Problem set:
1. Say whether statements (a), (b), and (c) agree with the text on depth-ray prediction targets. Answer each with yes or no and the deciding words of that text, quoted exactly. (a) In NeRF, learned densities give the model a distribution over possible ray termination depths. (b) Traditional depth supervision handles pixels jointly along each camera ray. (c) Depth-ray prediction targets have been applied to acoustic localization.
2. Write the next part of the text on depth-ray prediction targets, starting after its final sentence.

Source text:
+===+

Depth-Ray Prediction Targets

• Depth-ray prediction targets are supervisory signals that model depth as a distribution along camera rays, capturing uncertainty and multi-modal scene geometry.
• They are applied in methods like NeRF, multi-view stereo, and transformer-based models to enhance depth estimation and improve reconstruction fidelity in ambiguous regions.
• Ray-based approaches utilize advanced loss functions such as Earth Mover’s Distance and multi-task SDF regression to lower RMSE and boost overall depth and point-cloud accuracy.

A depth-ray prediction target is a supervision signal or objective for learning depth from images that is formulated not as a scalar, per-pixel “depth” but in terms of the behavior or statistics of continuous or discrete distances along camera rays. Unlike traditional pixelwise depth targets, depth–ray prediction targets capture geometric uncertainty, ambiguity of surface location, or the multi-modal nature of scene geometry, and often dovetail with physical or graphical models such as volume rendering or ray marching. Recent advances have leveraged depth–ray prediction targets in neural field rendering, multi-view stereo, monocular estimation, and even acoustic localization.

1. Formulation and Motivation

Traditional depth supervision often treats each pixel independently, regressing the metric distance from the camera center to scene surfaces through pixelwise $\ell_2$ losses, or penalizing ordering errors for ordinal (relative) depth. However, in physically grounded vision systems—such as differentiable volume rendering, implicit field learning, or multi-view consistency—the generative process is inherently defined along camera rays rather than over image planes. This recognizes both the geometric uncertainty from occlusions/untextured regions and the volumetric or probabilistic interpretation of ray traversal.

Depth–ray prediction targets thus propose to supervise the distribution or structure of depths along a ray. These targets may encode uncertainty, surface ambiguity, or probabilistic termination. For example, in neural radiance fields (NeRF), the model naturally produces a distribution over possible ray termination depths via learned densities, motivating supervision that respects this full distribution rather than enforcing a single point estimate.

+===+

Dataset entries:

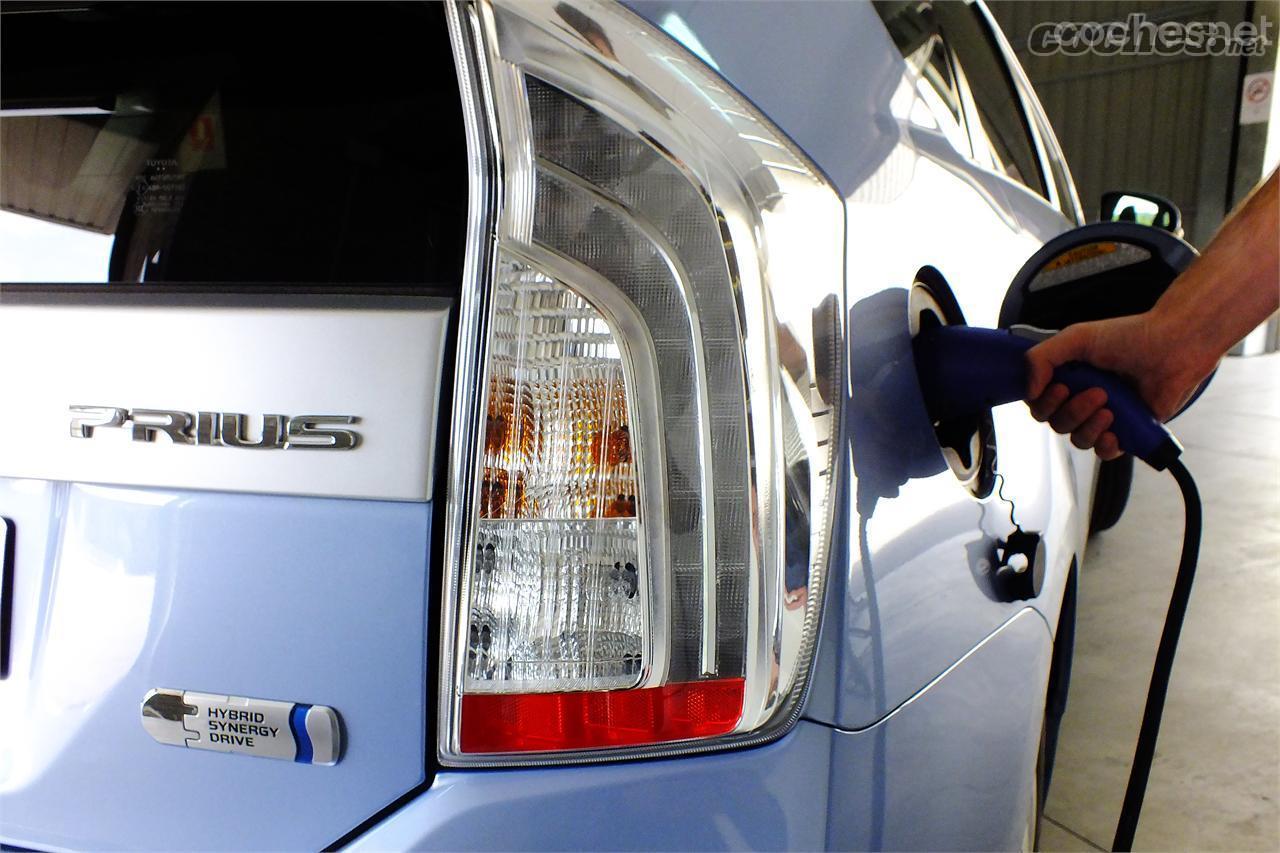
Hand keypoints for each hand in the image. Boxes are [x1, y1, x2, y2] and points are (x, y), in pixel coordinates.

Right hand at [1024, 312, 1216, 459]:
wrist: (1173, 346)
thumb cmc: (1129, 337)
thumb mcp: (1076, 338)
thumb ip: (1041, 358)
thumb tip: (1030, 389)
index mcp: (1067, 378)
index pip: (1038, 403)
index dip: (1044, 402)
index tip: (1061, 386)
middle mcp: (1082, 399)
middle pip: (1056, 424)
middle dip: (1072, 411)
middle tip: (1098, 392)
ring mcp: (1104, 417)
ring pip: (1078, 439)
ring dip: (1089, 426)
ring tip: (1111, 408)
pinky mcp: (1127, 432)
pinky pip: (1104, 453)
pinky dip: (1105, 446)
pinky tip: (1114, 433)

+===+

Expected results:
1.
(a) Yes: "in neural radiance fields (NeRF), the model naturally produces a distribution over possible ray termination depths via learned densities"
(b) No: "Traditional depth supervision often treats each pixel independently"
(c) Yes: "and even acoustic localization"

2.
2. Methods and Key Examples

a) Discrete Ray Termination Distribution and Distributional Losses

In depth-guided NeRF training (Rau et al., 19 Mar 2024), the prediction target is formulated as the empirical distribution over ray termination depths:

• For each pixel’s ray $r$, NeRF computes densities $\sigma_i$ at sampled depths $\{d_i\}$, yielding volume rendering weights $w_i$ and consequently a discrete depth pmf $\widehat{w}_i$.
• Instead of forcing the mean rendered depth to match a prior via an $\ell_2$ loss, the termination pmf is compared to a degenerate (delta-function) prior, typically estimated from a monocular depth predictor.
• The supervision is imposed via the Earth Mover's Distance (EMD) between the NeRF-produced sample distribution $P$ and the prior $Q$, a much softer and more distribution-aware criterion:

$$L_{\text{EMD}}(P, Q) = \min_{\gamma \in \Gamma(P, Q)} \sum_{i,j} \gamma_{i,j} |y_i - z_0|$$

with $P$ the empirical NeRF samples $\{y_i\}$ and $Q$ the prior depth $z_0$ for ray $r$. The practical instantiation employs a differentiable Sinkhorn approximation.

b) Per-Ray 1D Implicit Fields and Zero Crossings

RayMVSNet and RayMVSNet++ (Xi et al., 2022, Shi et al., 2023) recast multi-view depth prediction as learning a 1D implicit field $f_r(t)$—a signed distance function (SDF)—along each camera ray $r$. The prediction target is the zero crossing $t^*$: $f_r(t^*) = 0$.

• At training, the network is supervised not just on the regressed zero-crossing but on the whole predicted SDF sampled at multiple points, using multi-task losses for SDF regression, zero-cross location, and bracketing consistency.
• The approach generalizes to fusing local context via attention or gating from neighboring rays and supports high-quality and efficient reconstruction even in low-texture regions.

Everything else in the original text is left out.